My workstation and laptop are both libreboot'd and running Debian XFCE/i3wm. I
am also enthusiastic about Trisquel, but prefer to use Debian.

------
kody
Mint for personal use, Fedora for work use, and CentOS 7 for servers.

------
wizzerking
Mint for work and personal Still develop Windows Software in a VM

------
rahimnathwani
debian stretch / i3wm

The first linux distro I used was slackware (I don't recall the version, but I
think the kernel was 1.1.59). I switched to redhat as it was easier to install
new packages. I switched to debian after renting my first dedicated server:
the smart people at the hosting company used debian and I figured there must
be a good reason.

------
mftrhu
opeSUSE Leap with i3wm on my main laptop, Debian Stretch with exwm on my old
netbook - but I'm looking to replace SUSE with Debian on my laptop, too.
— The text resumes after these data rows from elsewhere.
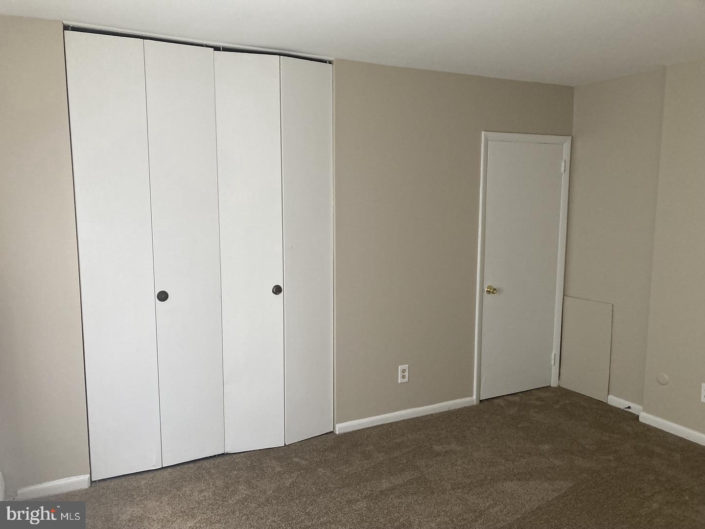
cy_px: 264
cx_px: 352
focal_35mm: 28
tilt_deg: -6.1
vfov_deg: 49.7
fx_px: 570
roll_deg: -0.8
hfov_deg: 63.4
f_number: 1.8
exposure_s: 1/60
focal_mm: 3.99
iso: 100
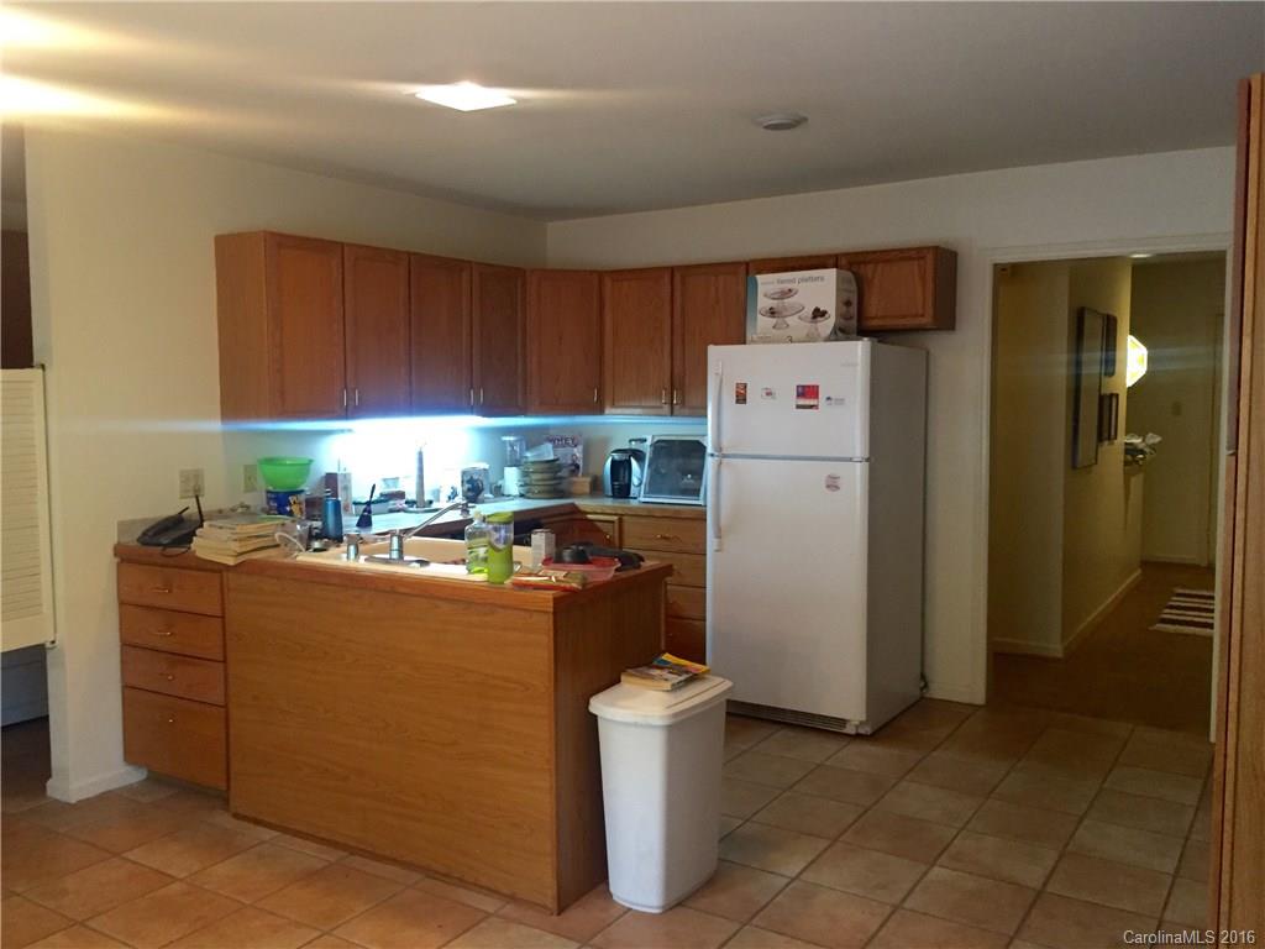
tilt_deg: -3.4
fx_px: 1060
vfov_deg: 48.2
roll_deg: -1.6
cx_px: 632
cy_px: 474
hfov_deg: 61.7
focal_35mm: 29
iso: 200
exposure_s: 1/30
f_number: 2.2
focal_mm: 4.15
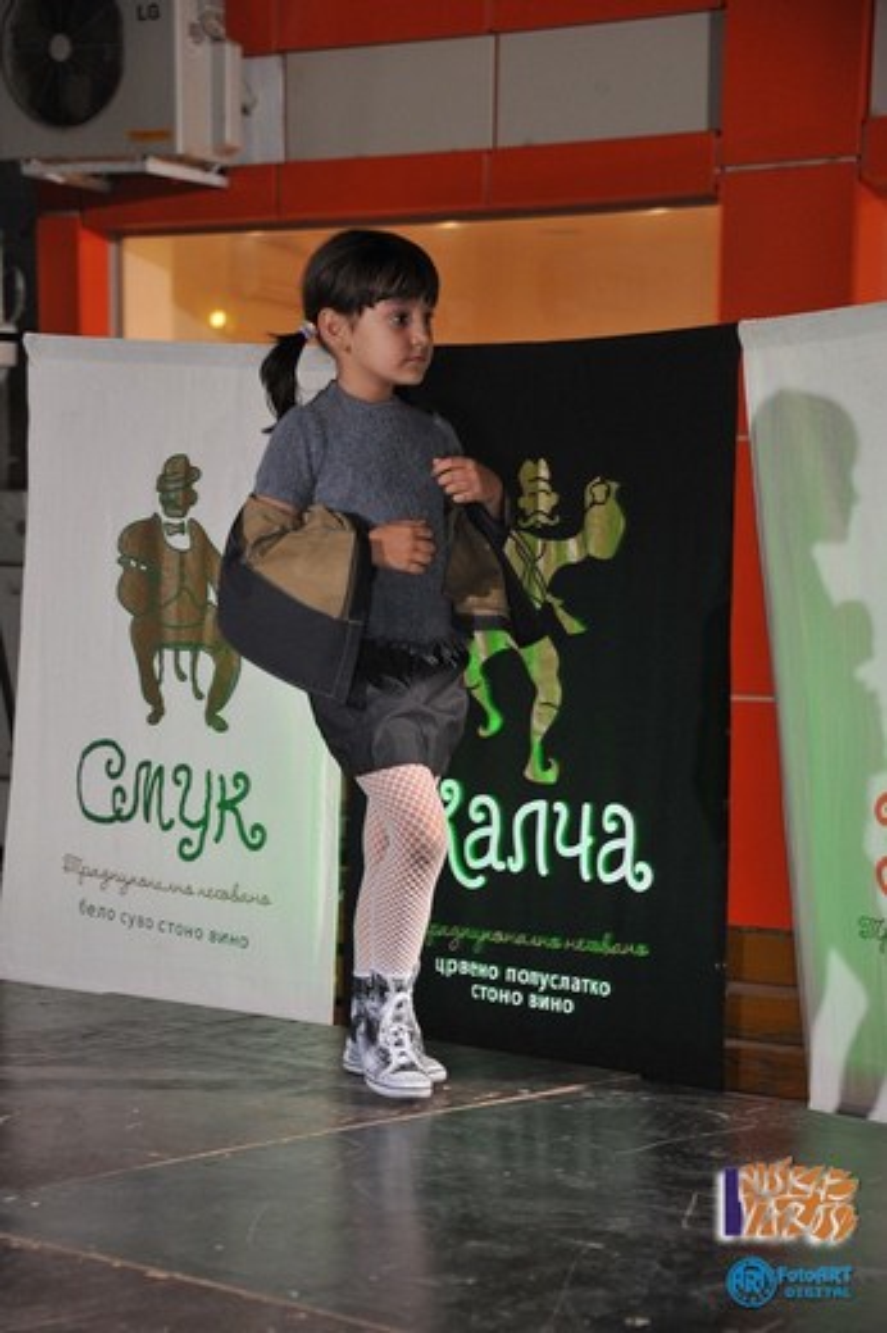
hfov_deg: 16.1
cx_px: 444
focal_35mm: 85
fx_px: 3145
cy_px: 666
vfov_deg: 23.9
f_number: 5.6
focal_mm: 85
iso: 1250
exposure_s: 1/60
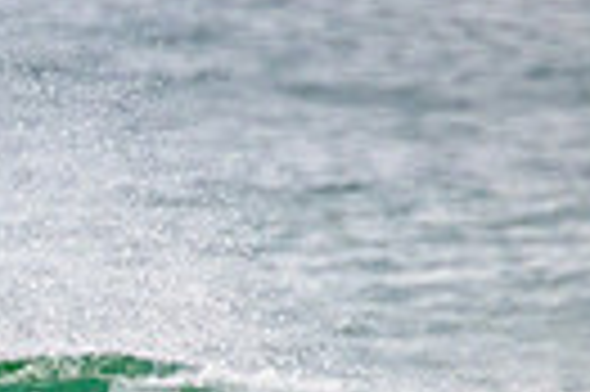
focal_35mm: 3555
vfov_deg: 0.4
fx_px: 58190
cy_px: 593
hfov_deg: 0.6
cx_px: -694
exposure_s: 1/2000
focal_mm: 800
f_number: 11
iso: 1800
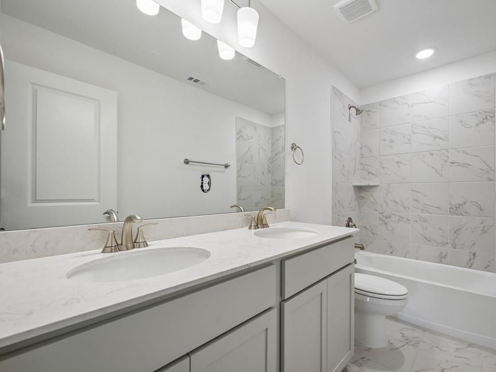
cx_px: 266
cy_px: 192
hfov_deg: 94.3
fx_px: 229
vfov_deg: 78.1
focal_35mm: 16
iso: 250
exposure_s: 1/25
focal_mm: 14
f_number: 9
I'll do it as soon as I'll have found all the files I actually want to keep.
Any day now.

------
billconan
ubuntu 18.04 for both

------
fturco
On my desktop computer I use the Gentoo distribution and the i3 window
manager.

------
mindcrime
Still Fedora with KDE for now.

------
viryx
Debian for server, OpenSUSE TW for desktop

------
z3
Arch/Gnome

------
jrepinc
openSUSE Tumbleweed and Gentoo on desktops, KDE Neon on laptop. All with KDE
Plasma desktop.

------
NikkiA
Sparky with Awesome as my WM

------
LinuxBender
CentOS 7 / Gnome-Shell

------
SuperJC710e
Solus/Budgie

Fedora/Gnome

------
mrsareen
Pop OS

------
simonblack
mint mate

clean and spartan